I can understand Tamar’s yearning to finally grab the spotlight. She’s beautiful, has an awesome voice, and truth-be-told, she’s been in the business for more than a decade, with her eyes on the prize since her pre-teen days as a ‘do-wop-pop-pop’ girl. (Her words, not mine.) Her first album had nominal success, so I can totally understand her haste in capturing that second change at major stardom.

We’ve all had those moments where we want to rush to greatness, where we want that promotion, that big break, that moment to finally shine, and we want it not now, but yesterday. Early. We are so sure of ourselves and our hotness that we just want to bust out and let the world know today.

I’ve had many of those whiny, spoiled ‘Why not now’ career moments that I later learned just weren’t realistic or best at the time:

As a fresh implant to New York with her heart set on a Park Ave. apartment but her bank account set on a modest studio in Bedstuy…

As a young college student who thought her ideas as a magazine intern should equal a cover story…

As a 20-something freelancer working with copy editors at a major newspaper thinking I could just miraculously join their ranks …

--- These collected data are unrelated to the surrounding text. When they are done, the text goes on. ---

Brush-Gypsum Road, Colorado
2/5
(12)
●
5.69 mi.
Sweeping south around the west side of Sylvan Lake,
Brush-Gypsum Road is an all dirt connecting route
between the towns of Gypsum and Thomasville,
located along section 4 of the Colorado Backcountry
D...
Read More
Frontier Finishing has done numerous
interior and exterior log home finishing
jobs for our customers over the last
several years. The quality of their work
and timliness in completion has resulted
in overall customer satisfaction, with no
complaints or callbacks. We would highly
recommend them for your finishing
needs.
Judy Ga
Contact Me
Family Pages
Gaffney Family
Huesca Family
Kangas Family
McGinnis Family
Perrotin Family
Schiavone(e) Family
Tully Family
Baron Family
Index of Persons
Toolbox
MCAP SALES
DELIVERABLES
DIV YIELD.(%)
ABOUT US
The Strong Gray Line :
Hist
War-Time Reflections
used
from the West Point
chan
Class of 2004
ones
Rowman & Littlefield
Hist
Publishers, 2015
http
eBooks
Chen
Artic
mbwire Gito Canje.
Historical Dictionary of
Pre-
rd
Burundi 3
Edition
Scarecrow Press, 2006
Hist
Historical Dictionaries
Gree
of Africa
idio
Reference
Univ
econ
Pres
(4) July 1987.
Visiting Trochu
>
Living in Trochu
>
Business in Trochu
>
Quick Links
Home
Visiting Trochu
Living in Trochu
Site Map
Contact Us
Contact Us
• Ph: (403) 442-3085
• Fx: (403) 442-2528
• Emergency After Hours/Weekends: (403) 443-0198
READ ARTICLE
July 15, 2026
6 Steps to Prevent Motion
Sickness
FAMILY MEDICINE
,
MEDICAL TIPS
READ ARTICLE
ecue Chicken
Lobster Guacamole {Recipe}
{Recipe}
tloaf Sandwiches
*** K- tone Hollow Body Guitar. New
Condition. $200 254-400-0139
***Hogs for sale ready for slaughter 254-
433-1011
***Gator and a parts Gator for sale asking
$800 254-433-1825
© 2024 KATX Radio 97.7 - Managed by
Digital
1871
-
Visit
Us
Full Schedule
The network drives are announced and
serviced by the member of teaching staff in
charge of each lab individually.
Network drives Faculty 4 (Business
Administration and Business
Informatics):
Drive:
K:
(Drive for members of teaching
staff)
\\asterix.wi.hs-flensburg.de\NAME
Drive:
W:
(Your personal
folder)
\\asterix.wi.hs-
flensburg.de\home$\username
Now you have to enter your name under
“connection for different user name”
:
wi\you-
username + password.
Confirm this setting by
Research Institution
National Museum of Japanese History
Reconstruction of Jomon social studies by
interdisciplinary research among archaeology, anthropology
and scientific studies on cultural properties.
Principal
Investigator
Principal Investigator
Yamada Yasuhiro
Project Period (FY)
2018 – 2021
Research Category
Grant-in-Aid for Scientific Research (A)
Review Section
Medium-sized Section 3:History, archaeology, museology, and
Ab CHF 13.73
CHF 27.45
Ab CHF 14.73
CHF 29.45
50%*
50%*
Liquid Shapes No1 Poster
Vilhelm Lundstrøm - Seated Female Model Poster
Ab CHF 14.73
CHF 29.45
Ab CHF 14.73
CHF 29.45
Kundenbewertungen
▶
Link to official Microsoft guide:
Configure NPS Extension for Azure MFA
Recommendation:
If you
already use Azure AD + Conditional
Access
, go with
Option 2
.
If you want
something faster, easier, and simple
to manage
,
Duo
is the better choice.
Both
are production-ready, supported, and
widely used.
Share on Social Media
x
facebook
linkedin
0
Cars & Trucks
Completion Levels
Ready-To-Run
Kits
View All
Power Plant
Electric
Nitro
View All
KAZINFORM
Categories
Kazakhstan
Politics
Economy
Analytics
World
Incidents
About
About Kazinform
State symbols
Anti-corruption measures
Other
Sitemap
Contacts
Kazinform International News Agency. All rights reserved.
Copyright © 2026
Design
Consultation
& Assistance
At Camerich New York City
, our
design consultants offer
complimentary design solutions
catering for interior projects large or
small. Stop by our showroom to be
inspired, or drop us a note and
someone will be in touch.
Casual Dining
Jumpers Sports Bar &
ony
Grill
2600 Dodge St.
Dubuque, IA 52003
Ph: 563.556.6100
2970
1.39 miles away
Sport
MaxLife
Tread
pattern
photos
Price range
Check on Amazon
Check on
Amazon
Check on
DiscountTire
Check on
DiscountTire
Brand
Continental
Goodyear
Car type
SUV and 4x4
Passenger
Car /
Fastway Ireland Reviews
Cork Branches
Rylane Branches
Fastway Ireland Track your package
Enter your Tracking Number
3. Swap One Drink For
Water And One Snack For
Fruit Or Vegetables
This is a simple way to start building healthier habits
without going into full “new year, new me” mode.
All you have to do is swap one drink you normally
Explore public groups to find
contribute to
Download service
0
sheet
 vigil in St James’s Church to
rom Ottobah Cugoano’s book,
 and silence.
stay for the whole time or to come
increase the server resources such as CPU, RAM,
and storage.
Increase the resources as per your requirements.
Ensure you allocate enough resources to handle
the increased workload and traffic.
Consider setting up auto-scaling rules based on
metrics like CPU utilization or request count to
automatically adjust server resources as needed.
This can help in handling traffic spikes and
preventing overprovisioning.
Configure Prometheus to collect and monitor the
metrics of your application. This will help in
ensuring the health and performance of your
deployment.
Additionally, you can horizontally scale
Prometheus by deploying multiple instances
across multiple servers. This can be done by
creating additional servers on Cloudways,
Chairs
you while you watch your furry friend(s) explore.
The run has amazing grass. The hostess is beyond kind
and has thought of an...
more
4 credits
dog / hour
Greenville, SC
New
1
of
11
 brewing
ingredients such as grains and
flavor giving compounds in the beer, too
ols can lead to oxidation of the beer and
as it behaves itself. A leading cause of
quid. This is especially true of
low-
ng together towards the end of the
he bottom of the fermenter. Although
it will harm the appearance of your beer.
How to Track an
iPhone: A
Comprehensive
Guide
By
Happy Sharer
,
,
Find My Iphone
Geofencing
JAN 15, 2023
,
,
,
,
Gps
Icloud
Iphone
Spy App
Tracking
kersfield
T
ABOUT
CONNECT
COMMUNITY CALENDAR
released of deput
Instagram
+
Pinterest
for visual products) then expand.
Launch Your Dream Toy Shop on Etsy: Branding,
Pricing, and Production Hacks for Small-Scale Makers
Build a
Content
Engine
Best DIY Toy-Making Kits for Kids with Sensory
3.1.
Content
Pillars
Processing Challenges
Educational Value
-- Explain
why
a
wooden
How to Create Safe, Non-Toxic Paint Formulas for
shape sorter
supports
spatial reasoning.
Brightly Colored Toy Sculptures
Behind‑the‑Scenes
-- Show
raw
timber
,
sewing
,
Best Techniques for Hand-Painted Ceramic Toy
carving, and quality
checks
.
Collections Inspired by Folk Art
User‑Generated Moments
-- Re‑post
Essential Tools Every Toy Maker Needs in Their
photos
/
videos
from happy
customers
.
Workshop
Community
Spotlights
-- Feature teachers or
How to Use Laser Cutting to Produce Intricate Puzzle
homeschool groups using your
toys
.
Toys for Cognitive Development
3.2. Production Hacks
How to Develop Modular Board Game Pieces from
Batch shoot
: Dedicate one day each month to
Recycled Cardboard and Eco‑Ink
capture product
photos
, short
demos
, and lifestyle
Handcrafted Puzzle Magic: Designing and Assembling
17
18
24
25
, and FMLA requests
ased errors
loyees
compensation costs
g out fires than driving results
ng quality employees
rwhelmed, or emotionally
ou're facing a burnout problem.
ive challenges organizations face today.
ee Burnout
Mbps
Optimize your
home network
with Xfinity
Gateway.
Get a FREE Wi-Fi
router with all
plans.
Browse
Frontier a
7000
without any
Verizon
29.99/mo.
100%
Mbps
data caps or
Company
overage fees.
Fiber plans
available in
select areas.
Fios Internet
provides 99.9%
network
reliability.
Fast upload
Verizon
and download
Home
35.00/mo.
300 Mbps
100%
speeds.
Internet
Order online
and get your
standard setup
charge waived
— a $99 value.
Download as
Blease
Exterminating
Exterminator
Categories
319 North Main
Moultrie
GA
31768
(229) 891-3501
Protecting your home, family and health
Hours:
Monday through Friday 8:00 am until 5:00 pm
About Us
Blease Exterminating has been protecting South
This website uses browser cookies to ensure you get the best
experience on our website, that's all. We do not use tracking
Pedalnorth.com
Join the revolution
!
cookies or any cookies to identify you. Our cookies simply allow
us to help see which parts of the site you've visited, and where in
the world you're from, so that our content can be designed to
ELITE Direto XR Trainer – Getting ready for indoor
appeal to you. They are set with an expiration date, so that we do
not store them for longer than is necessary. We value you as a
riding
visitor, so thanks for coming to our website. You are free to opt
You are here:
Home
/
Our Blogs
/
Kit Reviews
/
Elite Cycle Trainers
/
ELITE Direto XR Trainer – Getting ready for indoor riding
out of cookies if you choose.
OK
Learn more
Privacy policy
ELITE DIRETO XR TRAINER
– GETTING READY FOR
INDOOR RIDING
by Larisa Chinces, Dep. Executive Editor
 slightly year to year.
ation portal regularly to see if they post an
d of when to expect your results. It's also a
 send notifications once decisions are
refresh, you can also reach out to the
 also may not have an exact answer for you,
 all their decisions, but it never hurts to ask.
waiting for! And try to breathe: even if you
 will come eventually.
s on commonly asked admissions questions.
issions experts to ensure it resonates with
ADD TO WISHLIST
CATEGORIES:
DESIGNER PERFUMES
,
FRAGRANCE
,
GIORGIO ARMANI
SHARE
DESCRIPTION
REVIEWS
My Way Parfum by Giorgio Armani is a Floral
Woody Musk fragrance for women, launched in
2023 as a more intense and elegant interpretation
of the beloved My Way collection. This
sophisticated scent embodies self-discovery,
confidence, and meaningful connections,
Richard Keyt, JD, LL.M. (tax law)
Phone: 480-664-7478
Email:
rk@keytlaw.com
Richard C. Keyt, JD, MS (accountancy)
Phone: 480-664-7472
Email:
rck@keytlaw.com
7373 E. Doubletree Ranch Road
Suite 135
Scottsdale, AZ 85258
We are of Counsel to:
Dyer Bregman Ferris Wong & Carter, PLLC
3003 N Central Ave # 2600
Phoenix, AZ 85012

I learned a great lesson about positioning and waiting my turn after what I deemed a major career disappointment: I didn’t get that major full-time job at that major newspaper, not because I didn’t have the potential or know-how, but the power moves just weren’t there. I had done very little to earn it. And on top of that, the timing wasn’t right.

I wouldn’t be in the awesome position I am now had that happened anyway. And I’m not too mad about that. Today, I still have those Tamar “now-now-now” moments. But, I’ve learned it’s best to really map out a plan, strategize, get out there, network, and build up an awesome track sheet so that when it’s time for the boss move of all boss moves, I’ve built a good foundation and network to sustain it. There’s a domino-effect of success I’d not like to disturb due to haste and bratty desire.

I’d challenge anybody who wants to rush to greatness—whether it’s that new product or concept, a position you feel you deserve or that dream business you want to start —to reconsider the urgency and get replace those anxious jitters with a solid, step-by-step plan that will ensure long-term, residual success, not just a short-sighted win.